> [Job item]: Go through the entries below. Copy each line in which "Kabbalah" appears.

> [Records supplied]:

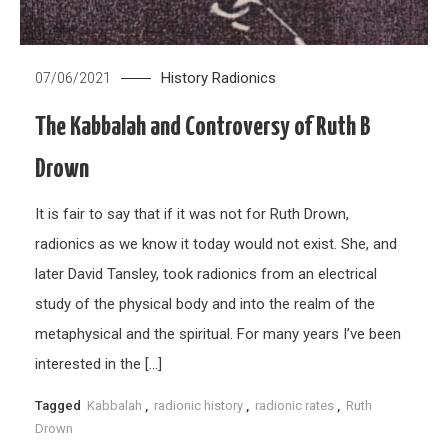
History
Radionics
07/06/2021
The Kabbalah and Controversy of Ruth B
Drown
It is fair to say that if it was not for Ruth Drown,
radionics as we know it today would not exist. She, and
later David Tansley, took radionics from an electrical
study of the physical body and into the realm of the
metaphysical and the spiritual. For many years I’ve been
interested in the […]
Tagged
Kabbalah
,
radionic history
,
radionic rates
,
Ruth
Drown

> [Task answer]:
The Kabbalah and Controversy of Ruth B
Kabbalah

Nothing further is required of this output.